Beyond the mystery of their origins, fast radio bursts have emerged as an unexpected scientific tool in their own right. “Even if we never figure out what they are, they’re fantastic new tools to study the unseen matter in the universe. This matter is so faint that it doesn’t produce enough light. The universe is permeated with lots and lots of plasma and gas that is impossible to study by other means.”

Discoveries like fast radio bursts are part of a much larger transformation taking place across modern astronomy.

 

A Golden Age of Astronomy and Its Open Questions

Kaspi is unequivocal about the moment the field finds itself in. “It is a truly golden age in radio astronomy,” she says. This is partly due to the developments in the gaming industry, which has produced inexpensive computing components that can be used in astrophysics research to create instruments like the CHIME Telescope.

However, the revolution in astronomy is not limited to radio. “Gravitational wave astronomy is a huge new area as well. We are truly exploring new terrain in the universe, seeing things we never even imagined existed.”

“People have been looking at the sky for thousands of years, but we really are still rewriting basic textbooks on what is out there. Astronomy is one of the few sciences where the introductory textbooks still need new chapters.”

As computing power continues to increase, telescopes are becoming more sensitive and capable of capturing vast amounts of data. Kaspi points to several major instruments shaping astronomy today:

“In Israel, a pretty impressive astrophysical telescope, the Ultrasat, based at the Weizmann Institute, is about to be launched. People from Tel Aviv University are also involved, like Professor Dan Maoz.

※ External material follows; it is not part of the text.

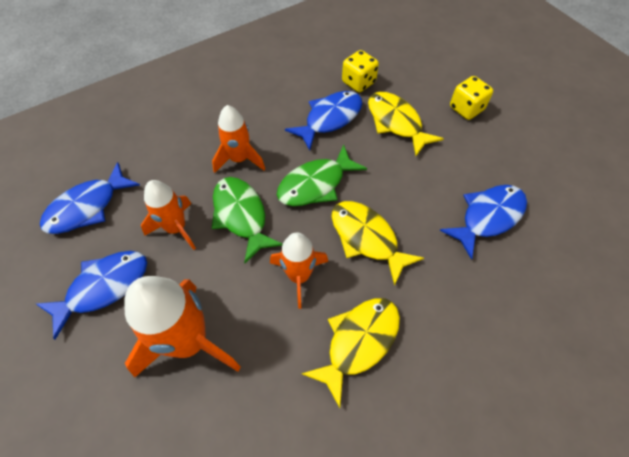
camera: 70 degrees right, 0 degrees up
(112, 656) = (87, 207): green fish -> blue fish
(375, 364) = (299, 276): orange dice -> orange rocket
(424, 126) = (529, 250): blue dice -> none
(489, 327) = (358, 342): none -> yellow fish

Also, wide-field surveys that repeatedly scan the same part of the sky to detect transient objects, like the Rubin Observatory, are very important. And of course there’s the James Webb Space Telescope, which operates in the infrared. On the horizon, there are space-based gravitational wave experiments, which are extremely exciting.”

Data from these new instruments may help physicists test fundamental theories about matter and extreme environments. “In neutron stars we see extreme densities, and we don’t know the nature of matter at such high densities. We haven’t really been able to test theories of how matter behaves in extreme magnetic fields,” explains Kaspi.

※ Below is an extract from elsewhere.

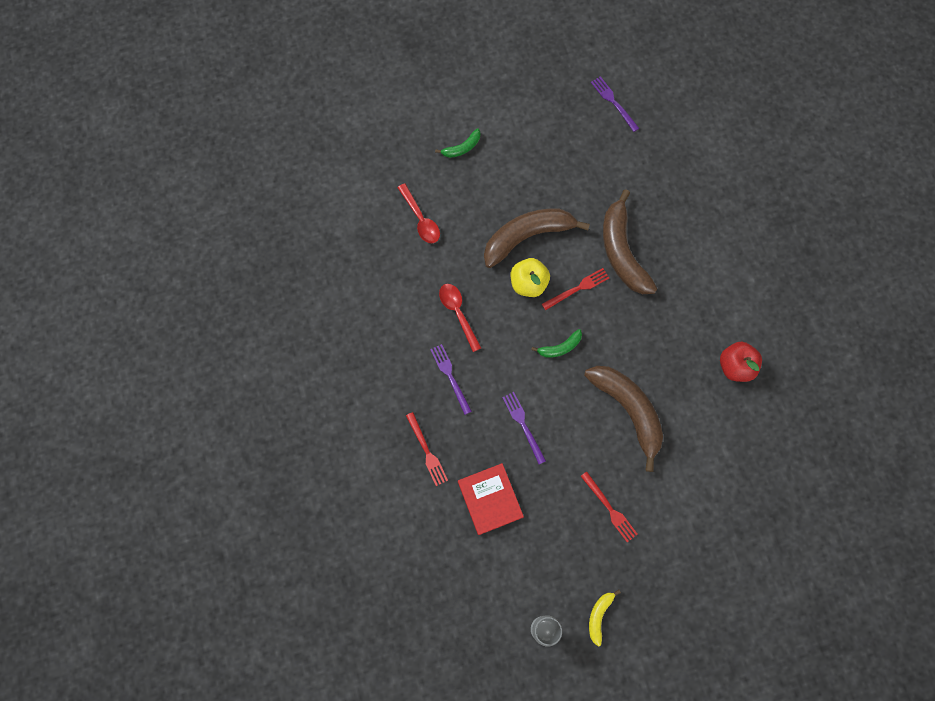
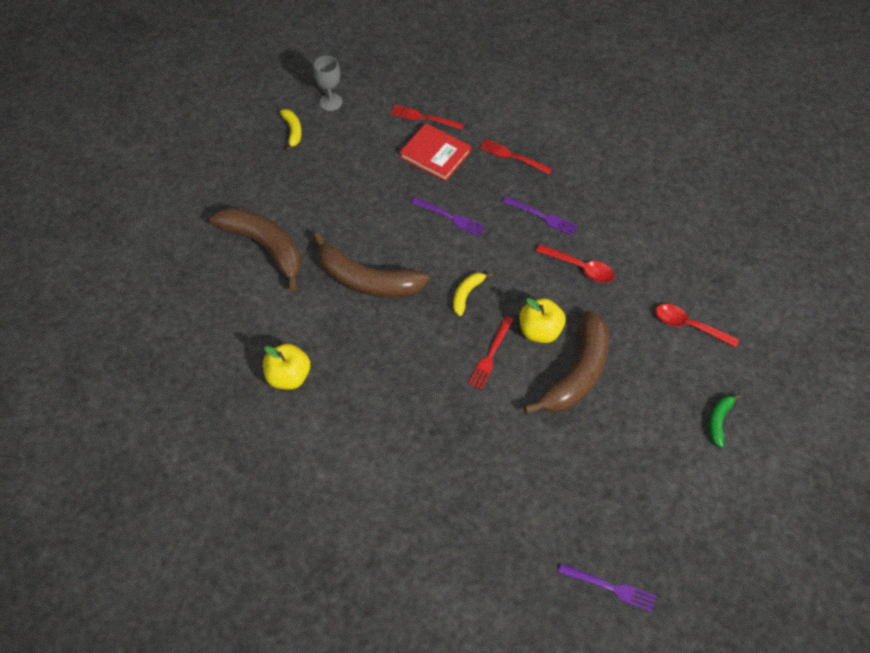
camera: 145 degrees right, 15 degrees down
(560, 347) = (467, 294): green banana -> yellow banana
(609, 508) = (332, 201): red fork -> red fork (424, 118)
(622, 251) = (474, 418): brown banana -> brown banana (265, 247)
(735, 366) = (288, 376): red apple -> yellow apple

Kaspi points to other major open questions in astronomy, such as the nature of dark matter or the possibility of life beyond Earth. On that latter question, she is measured but genuinely excited:  

“I think there could be microbial life on moons in our own solar system, places like Europa or Enceladus, where there are hints of liquid water. That is absolutely fascinating.”

 

On AI, the Next Generation, and Choosing Astronomy

Asked about artificial intelligence and its role in science, Kaspi is careful not to overstate or dismiss it. Her team already uses AI algorithms to sift through vast streams of radio telescope data, but she draws a clear distinction between AI as a tool and AI as a discoverer:

“AI is so clearly very powerful and we harness its capabilities to help us make discoveries. But I’m quite far from seeing AI being able to build a telescope. On the observational front, I still think there’s plenty of room for human ingenuity and talent.”

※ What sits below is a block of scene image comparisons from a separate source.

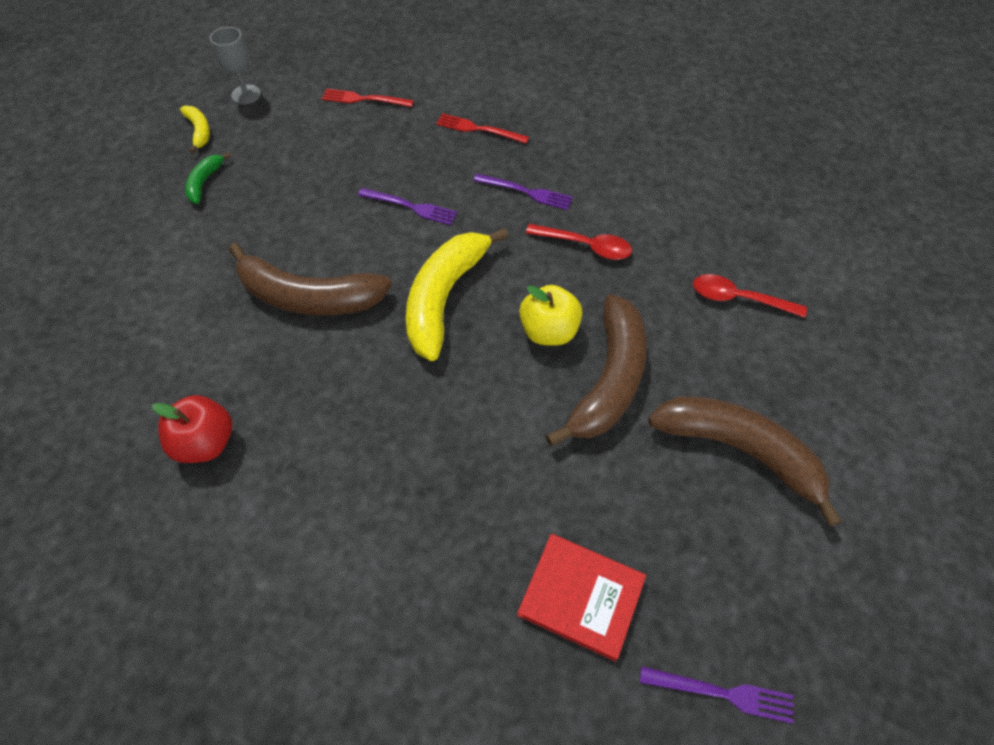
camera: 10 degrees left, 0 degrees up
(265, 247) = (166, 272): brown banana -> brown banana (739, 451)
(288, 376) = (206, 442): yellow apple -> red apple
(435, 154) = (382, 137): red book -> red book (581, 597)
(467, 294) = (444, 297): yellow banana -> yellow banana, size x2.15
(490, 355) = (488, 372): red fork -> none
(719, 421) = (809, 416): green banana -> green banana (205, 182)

“I would definitely continue to encourage people to go into science.” 

“The landscape is changing, and it’s worth watching and giving careful thought to, but there is still a place for the human mind,” says Kaspi.

 

Prof. Kaspi delivers a lecture on fast radio bursts at Tel Aviv University

 

As for what drew her to astronomy in the first place, Kaspi traces it back to her love of mathematics and the desire to apply it to the study of the natural world. After completing her studies in physics, she spent some time in particle physics before moving into astronomy.

“I ended up in astronomy mainly because for the bulk of astronomy, you can really contribute at a personal level. You can have an idea, write a proposal, get time on a telescope, analyze the data. I like being able to follow an idea through.”

“It’s a good niche for me personally and it’s just fun. There are some days when I can’t believe they pay me to do it.”